* **TASK PROMPT**:
Every line containing the string "picture" is to be copied from the records.

** Opening DATASET EXCERPTS block **

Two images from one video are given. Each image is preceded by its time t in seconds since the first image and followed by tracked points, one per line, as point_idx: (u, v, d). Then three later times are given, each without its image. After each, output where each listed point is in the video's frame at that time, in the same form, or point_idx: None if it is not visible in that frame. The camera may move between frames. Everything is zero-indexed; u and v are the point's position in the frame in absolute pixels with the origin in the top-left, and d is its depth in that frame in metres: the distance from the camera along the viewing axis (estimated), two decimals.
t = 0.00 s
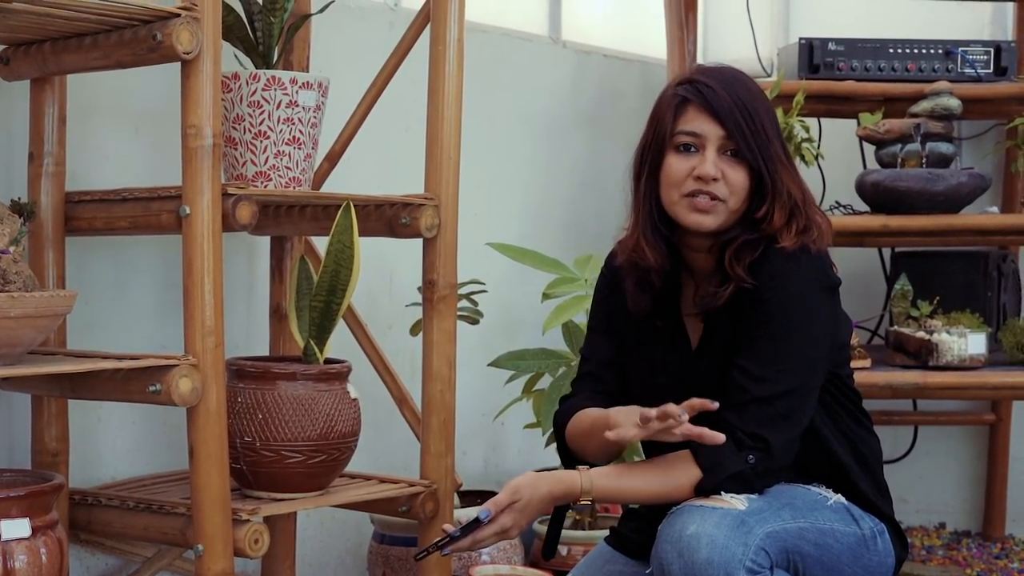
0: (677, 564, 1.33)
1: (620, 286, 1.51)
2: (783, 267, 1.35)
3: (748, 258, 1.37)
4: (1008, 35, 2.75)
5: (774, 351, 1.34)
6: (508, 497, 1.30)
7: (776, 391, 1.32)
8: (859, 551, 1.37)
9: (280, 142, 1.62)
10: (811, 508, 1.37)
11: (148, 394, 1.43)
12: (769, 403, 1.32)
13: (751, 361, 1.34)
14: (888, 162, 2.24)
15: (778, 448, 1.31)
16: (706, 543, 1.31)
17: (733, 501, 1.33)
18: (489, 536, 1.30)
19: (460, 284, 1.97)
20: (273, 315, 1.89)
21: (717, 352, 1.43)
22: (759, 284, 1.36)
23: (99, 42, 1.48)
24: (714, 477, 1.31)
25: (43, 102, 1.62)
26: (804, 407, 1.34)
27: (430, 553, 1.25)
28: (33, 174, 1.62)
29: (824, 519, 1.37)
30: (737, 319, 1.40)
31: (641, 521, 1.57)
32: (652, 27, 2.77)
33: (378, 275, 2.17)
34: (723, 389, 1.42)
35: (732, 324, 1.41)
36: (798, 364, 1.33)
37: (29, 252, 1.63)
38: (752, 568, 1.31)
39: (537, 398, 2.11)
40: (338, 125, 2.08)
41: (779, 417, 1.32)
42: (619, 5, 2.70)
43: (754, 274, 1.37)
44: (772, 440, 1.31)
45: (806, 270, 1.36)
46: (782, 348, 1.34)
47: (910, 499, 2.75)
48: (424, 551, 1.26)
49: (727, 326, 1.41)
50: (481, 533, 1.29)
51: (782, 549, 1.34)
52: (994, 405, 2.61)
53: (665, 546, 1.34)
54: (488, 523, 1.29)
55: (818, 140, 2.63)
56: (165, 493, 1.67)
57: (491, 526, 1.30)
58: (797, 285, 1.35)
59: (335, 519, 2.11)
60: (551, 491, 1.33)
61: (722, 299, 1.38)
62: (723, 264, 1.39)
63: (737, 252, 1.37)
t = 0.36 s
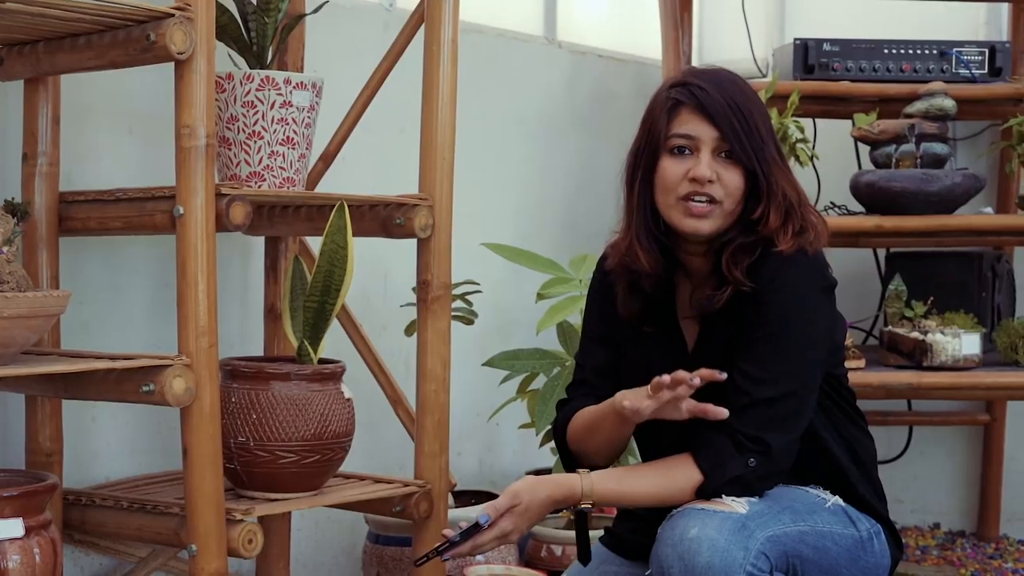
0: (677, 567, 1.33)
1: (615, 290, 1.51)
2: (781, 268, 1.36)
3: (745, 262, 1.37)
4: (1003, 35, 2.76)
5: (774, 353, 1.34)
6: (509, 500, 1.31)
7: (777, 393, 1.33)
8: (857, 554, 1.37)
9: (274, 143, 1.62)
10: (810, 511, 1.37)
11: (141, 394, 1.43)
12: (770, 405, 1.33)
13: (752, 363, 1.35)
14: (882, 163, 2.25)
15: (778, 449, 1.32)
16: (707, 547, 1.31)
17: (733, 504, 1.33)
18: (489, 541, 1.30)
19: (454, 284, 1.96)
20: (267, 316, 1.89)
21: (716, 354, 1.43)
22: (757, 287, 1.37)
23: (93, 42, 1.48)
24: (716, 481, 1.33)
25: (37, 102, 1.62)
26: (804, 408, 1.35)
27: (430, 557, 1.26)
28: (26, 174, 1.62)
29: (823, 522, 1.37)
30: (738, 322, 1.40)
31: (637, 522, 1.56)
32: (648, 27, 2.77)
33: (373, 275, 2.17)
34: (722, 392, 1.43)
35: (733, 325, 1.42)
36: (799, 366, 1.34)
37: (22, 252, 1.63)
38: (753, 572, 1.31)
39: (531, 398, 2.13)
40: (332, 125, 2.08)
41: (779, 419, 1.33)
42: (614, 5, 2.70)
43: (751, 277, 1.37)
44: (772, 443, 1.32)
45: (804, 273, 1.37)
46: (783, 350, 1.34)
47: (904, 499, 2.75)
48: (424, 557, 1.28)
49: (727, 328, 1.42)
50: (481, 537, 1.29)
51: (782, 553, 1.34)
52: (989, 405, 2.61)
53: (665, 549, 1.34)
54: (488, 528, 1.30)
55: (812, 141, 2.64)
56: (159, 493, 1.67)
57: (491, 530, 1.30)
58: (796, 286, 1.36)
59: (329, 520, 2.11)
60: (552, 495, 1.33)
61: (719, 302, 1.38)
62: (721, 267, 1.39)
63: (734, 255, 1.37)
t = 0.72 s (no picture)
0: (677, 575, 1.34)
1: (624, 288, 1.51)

** Closing DATASET EXCERPTS block **
** Opening DATASET EXCERPTS block **

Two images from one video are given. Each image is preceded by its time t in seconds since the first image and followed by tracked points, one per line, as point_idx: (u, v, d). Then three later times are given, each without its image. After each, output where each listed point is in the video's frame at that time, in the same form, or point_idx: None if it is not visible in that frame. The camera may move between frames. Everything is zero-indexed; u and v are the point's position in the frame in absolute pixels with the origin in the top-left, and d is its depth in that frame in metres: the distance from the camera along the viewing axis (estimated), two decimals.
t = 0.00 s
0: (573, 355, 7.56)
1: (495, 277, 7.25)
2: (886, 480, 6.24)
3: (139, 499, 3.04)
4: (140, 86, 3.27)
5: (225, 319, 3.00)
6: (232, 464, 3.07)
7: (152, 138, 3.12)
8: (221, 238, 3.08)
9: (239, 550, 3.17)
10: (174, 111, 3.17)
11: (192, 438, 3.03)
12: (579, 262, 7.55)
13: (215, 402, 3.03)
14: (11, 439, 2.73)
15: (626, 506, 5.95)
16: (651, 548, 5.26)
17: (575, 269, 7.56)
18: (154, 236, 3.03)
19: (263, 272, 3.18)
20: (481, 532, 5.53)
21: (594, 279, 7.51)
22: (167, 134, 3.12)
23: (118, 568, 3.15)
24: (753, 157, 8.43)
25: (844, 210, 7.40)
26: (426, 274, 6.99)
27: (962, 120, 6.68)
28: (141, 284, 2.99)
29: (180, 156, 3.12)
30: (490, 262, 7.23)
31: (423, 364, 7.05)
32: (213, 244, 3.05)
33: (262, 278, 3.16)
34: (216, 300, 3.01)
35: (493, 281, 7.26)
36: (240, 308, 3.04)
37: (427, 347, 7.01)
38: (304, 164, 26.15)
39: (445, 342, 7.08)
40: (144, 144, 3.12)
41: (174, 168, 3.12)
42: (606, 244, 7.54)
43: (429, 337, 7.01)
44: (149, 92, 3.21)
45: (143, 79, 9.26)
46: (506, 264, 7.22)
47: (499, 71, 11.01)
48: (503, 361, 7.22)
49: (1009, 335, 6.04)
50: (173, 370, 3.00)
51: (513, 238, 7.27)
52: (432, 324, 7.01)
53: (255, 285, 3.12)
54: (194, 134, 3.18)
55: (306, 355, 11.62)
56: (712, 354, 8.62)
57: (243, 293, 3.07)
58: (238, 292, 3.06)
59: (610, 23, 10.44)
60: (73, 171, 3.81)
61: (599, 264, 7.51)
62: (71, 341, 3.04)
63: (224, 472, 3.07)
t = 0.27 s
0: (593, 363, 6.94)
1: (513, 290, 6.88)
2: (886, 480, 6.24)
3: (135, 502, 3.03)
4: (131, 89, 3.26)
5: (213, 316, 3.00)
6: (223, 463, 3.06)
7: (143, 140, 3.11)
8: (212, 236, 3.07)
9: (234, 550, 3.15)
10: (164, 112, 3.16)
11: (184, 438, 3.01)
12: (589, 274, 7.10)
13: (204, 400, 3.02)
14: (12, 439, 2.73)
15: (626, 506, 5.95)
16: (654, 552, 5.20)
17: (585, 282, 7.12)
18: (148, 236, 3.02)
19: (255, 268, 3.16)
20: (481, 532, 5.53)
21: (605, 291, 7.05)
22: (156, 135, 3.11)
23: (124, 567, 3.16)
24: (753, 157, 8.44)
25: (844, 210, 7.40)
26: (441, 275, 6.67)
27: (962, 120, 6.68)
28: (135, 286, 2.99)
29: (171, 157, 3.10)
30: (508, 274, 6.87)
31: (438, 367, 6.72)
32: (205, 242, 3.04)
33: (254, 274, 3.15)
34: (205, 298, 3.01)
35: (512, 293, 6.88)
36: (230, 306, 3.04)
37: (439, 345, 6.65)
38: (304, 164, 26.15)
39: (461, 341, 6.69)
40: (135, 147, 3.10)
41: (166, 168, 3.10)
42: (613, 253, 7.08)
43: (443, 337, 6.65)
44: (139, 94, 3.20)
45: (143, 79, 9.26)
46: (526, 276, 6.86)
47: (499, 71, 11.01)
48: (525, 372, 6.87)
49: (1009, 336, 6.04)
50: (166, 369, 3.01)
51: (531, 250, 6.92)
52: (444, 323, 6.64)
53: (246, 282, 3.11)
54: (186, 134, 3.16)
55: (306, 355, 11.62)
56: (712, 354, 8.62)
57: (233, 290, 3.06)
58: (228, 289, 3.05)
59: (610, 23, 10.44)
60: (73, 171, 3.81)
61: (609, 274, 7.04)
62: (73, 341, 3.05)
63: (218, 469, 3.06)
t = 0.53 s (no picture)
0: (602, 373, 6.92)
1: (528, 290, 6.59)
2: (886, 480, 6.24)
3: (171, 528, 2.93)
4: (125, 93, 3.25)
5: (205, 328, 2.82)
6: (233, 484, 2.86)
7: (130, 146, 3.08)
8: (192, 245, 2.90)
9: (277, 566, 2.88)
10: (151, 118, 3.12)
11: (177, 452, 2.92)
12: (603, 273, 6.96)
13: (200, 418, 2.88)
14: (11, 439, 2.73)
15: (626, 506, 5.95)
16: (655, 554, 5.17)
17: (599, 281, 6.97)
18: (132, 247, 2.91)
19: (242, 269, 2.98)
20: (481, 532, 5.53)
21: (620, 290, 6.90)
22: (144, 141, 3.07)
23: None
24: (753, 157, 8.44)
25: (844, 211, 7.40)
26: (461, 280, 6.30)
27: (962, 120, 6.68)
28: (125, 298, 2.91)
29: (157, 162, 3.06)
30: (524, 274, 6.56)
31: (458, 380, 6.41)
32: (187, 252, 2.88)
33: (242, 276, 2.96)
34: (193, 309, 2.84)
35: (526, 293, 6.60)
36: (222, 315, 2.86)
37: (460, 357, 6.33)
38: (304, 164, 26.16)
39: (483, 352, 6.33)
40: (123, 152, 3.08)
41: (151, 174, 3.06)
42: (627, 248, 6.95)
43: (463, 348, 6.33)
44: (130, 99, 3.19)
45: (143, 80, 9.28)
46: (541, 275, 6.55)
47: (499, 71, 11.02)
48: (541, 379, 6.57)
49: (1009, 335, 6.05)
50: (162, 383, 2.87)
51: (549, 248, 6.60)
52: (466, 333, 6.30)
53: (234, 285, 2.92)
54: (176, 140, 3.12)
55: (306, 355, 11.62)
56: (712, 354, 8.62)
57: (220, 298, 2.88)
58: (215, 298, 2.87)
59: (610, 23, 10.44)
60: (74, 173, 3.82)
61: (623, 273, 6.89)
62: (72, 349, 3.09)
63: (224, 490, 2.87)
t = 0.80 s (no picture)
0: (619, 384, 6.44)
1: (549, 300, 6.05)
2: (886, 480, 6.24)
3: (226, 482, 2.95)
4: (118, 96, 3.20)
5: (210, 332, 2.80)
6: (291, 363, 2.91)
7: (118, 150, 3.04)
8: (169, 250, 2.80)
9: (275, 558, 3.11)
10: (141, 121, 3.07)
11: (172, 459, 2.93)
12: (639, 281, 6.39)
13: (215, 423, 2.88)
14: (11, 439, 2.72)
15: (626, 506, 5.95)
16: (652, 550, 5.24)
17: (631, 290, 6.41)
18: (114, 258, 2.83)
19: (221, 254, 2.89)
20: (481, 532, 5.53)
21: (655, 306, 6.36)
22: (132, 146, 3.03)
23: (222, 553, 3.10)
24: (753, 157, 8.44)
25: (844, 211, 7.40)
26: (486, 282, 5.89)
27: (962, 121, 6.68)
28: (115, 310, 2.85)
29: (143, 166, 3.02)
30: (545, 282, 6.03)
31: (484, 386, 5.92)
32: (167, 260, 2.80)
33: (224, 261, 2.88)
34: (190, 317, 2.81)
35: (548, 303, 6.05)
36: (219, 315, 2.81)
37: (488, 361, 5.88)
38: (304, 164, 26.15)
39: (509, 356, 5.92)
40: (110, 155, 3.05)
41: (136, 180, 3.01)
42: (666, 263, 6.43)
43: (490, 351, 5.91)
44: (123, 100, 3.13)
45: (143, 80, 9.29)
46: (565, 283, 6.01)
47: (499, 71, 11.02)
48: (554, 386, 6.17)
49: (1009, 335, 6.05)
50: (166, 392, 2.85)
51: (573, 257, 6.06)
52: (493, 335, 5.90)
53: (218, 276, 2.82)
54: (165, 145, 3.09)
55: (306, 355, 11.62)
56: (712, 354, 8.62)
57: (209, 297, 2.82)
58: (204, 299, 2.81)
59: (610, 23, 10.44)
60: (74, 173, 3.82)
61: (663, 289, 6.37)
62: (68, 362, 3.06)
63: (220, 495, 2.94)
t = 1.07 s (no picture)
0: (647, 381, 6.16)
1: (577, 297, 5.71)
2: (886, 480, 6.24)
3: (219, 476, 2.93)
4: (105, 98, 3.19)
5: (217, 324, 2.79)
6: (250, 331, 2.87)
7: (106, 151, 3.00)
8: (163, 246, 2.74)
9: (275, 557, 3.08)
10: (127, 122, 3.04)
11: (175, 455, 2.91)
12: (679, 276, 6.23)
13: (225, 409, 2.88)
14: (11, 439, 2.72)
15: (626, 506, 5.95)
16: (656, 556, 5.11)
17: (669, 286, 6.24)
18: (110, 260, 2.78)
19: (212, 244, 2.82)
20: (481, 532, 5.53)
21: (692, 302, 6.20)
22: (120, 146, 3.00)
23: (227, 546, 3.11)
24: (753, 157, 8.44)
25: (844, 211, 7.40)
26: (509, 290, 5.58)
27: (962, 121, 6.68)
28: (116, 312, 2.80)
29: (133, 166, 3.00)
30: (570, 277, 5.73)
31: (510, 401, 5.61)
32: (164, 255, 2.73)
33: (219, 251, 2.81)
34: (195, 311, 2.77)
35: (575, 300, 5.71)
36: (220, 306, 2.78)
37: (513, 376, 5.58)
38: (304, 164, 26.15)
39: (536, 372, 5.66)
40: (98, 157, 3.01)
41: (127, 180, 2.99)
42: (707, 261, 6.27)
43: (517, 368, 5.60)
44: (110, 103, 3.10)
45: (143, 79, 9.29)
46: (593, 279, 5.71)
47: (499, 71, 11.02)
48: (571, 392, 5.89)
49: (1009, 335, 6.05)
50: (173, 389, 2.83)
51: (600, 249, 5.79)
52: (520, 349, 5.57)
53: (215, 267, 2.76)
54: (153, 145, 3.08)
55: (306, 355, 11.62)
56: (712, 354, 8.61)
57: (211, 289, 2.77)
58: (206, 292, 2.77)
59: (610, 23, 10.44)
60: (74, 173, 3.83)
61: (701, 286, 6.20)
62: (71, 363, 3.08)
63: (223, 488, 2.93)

** Closing DATASET EXCERPTS block **

* **SOLUTION FOR THIS TASK**:
t = 0.72 s (no picture)
t = 0.53 s (no picture)
t = 0.80 s (no picture)
t = 1.07 s (no picture)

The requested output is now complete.